TPL's ratings continue to reflect its established market position (especially in the thermal power plant segment), its strong order book position (around 6.3x FY08 revenues), strong credit metrics and support from the Tata group companies. The company secured a INR28bn project from Andhra Pradesh Power Development Company in February 2009, which has helped increase the order book position to INR86bn. At 9M09, the company demonstrated efficient working capital management by utilising advances from customers to fund growth, thereby maintaining its consistently low financial leverage. In Q409, the company expects INR3.3bn as a mobilisation advance from its recently acquired project, which will add to the company's operating cash flow and help the company maintain a high level of liquidity. TPL is a Tata Group company and has strong linkage with the Tata group companies.

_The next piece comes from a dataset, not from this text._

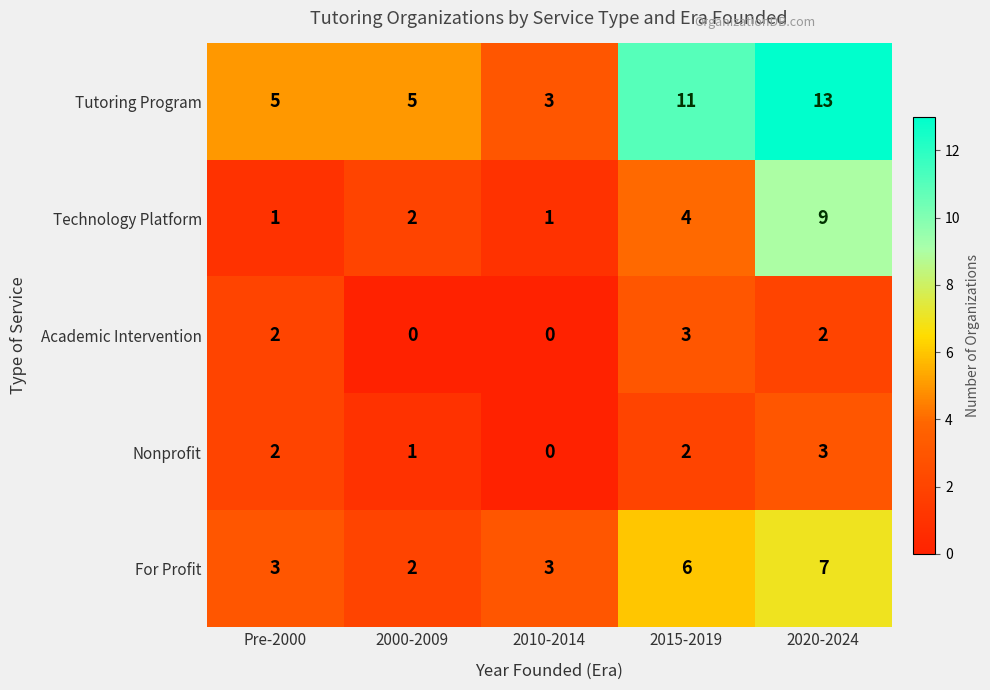

What is the total value across all series at 2010-2014?

7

The factors constraining the ratings are project concentration and low margins. The top three projects account for over 64% of the order book. The scale of the projects in hand has increased significantly, posing higher execution risk. The agency notes that TPL has a strong track record in execution of these projects, and a majority of its projects are in the power sector, where the capex cycle remains strong. TPL has thin margins as most of its work is sub-contracted; however, the company expects to improve its margins in the future by entering into higher margin contracts. With significant execution risk and long project gestation periods, timely execution would remain a key to maintaining profitability in the short-to -medium-term. EBITDA margins consistently below 3%, weakening of group support and/or sustained Net debt/EBITDA above 2.0x could potentially act as negative triggers for the rating.
TPL started operations in 1979 and has grown to be a leading power sector construction company. TPL has several strategic business units. In 9M09, the company registered revenues of INR10,924m, EBITDA of INR443m and net profit of INR184m. The company has maintained low financial leverage, with total debt of INR693m and cash balance of INR564m at end-December 2008.

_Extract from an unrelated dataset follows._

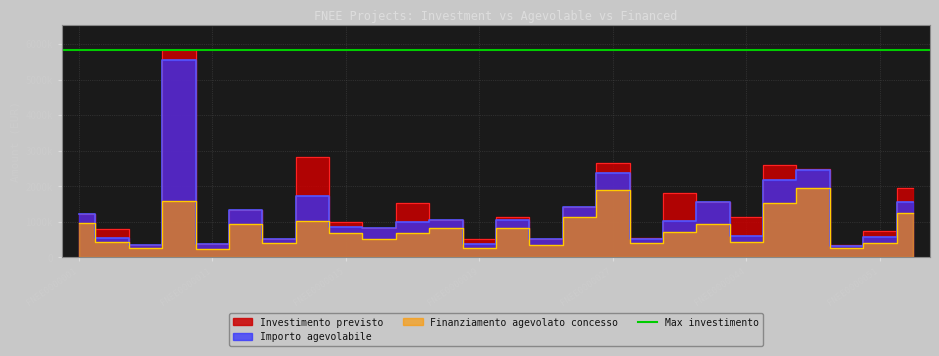

Between FNEE0000015 and FNEE0000016, which series saw the biggest shift?

Finanziamento agevolato concesso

Note to editors: Fitch's National ratings provide a relative measure of creditworthiness for rated entities in countries with relatively low international sovereign ratings and where there is demand for such ratings. The best risk within a country is rated 'AAA' and other credits are rated only relative to this risk. National ratings are designed for use mainly by local investors in local markets and are signified by the addition of an identifier for the country concerned, such as 'AAA(ind)' for National ratings in India. Specific letter grades are not therefore internationally comparable.